Dr. Michael Rosenkranz: Der Schlaganfall hat lange Zeit in den Medien ein Schattendasein geführt und wurde in der Öffentlichkeit nicht ausreichend thematisiert. Aus diesem Grunde ist ein Großteil der Bevölkerung heute nicht in der Lage, einen Schlaganfall zu erkennen und richtig zu handeln: nämlich 112 anzurufen. In Hamburg haben wir in den vergangenen sechs Monaten eine großangelegte Kampagne „Hamburg gegen den Schlaganfall“ durchgeführt, die sich genau dieses Problems angenommen hat. Durch Umfragedaten haben wir erkannt, dass wir mit Hilfe dieser Kampagne sehr viel erreicht haben: Die Hamburger Bevölkerung fühlt sich jetzt besser informiert und weiß a) wie sie einen Schlaganfall erkennt, b) dass ein akuter Schlaganfall in einem Krankenhaus mit Neurologischer Stroke Unit behandelt werden muss, und c) dass man bereits beim Verdacht auf einen akuten Schlaganfall die Feuerwehr rufen muss: 112! Durch Öffentlichkeitsarbeit kann man also sehr viel erreichen!

Management & Krankenhaus: Es wird viel über die Rehabilitationsmöglichkeiten nach einem Schlaganfall gesprochen. Welche Chancen sehen Sie, zukünftig die Prävention auszubauen?

Dr. Michael Rosenkranz: Vorbeugung ist die beste Therapie!
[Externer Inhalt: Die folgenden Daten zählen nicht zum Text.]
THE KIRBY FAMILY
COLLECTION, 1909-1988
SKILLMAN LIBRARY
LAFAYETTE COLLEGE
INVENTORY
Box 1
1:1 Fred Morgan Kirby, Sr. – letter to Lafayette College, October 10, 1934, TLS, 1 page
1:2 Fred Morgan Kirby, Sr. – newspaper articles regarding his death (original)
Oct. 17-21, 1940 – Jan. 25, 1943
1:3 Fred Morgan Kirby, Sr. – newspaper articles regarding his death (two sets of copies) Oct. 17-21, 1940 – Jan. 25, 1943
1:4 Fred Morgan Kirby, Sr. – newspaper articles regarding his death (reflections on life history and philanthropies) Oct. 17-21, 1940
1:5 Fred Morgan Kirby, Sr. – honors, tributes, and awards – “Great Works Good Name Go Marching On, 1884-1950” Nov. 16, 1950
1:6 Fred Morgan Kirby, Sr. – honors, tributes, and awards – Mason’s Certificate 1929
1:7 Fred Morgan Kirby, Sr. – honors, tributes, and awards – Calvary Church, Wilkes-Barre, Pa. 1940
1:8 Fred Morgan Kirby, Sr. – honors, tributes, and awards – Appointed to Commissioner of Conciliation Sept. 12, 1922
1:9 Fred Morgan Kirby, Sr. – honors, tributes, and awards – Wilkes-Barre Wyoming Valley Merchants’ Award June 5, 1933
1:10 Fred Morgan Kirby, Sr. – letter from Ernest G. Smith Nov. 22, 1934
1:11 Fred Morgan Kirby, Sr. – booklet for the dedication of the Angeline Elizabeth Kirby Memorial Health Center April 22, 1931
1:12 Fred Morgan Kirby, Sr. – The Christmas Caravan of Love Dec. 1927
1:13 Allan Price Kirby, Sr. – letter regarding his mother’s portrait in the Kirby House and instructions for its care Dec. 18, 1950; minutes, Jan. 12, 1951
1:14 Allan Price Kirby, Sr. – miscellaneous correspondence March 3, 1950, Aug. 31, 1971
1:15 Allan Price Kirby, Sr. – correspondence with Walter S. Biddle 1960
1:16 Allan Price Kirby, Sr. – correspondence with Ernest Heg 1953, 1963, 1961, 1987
Daher gilt: ein Jeder sollte seine persönlichen Risiken kennen, um diese gezielt abbauen zu können. Dies gelingt am besten über strukturierte, gut organisierte Vorsorgeuntersuchungen, die die klassischen Risikofaktoren fest im Blicke haben. Nur wenn die Risikofaktoren bekannt sind, kann man effektive Prävention betreiben!

Management & Krankenhaus: Wie beurteilen Sie den Erfolg von Stroke Units? Was würden Sie ändern?

Dr. Michael Rosenkranz: Stroke Units in Deutschland sind eine einmalige Erfolgsgeschichte! Bei diesen Stationen handelt es sich um Spezialstationen, in denen ein interdisziplinäres Team von Schlaganfallexperten unter Neurologischer Führung eng zusammenarbeitet. Wir wissen heute, dass bei Patienten mit akutem Schlaganfall das Risiko für eine bleibende Pflegebedürftigkeit oder gar den Todesfall viel geringer ist, wenn sie in der Frühphase nach dem Schlaganfall auf einer Stroke Unit behandelt werden. Daher gilt: Jeder Patient mit einem akuten Schlaganfall sollte auf einer Stroke Unit behandelt werden.

Management & Krankenhaus: Am 10. Mai war der Tag des Schlaganfalls. Hat dieser Tag mehr als nur eine symbolische Bedeutung?

Dr. Michael Rosenkranz: Am 10. Mai fanden in ganz Deutschland Veranstaltungen statt, durch die die Bevölkerung auf das so wichtige Thema Schlaganfall aufmerksam gemacht werden soll. Wie wir am Hamburger Beispiel gesehen haben, kann man durch Öffentlichkeitsarbeit sehr viel erreichen! Ich würde mir wünschen, dass auch künftig die Medien diesen Tag fest in ihre Programmplanungen mit einbeziehen und an diesem Tag helfen, der Bevölkerung die Message zu vermitteln: Schlaganfall ist ein absoluter Notfall: Bereits beim Verdacht sollte man den Rettungsdienst rufen.

Management & Krankenhaus: Vielen Dank für das Gespräch, Herr Dr. Rosenkranz.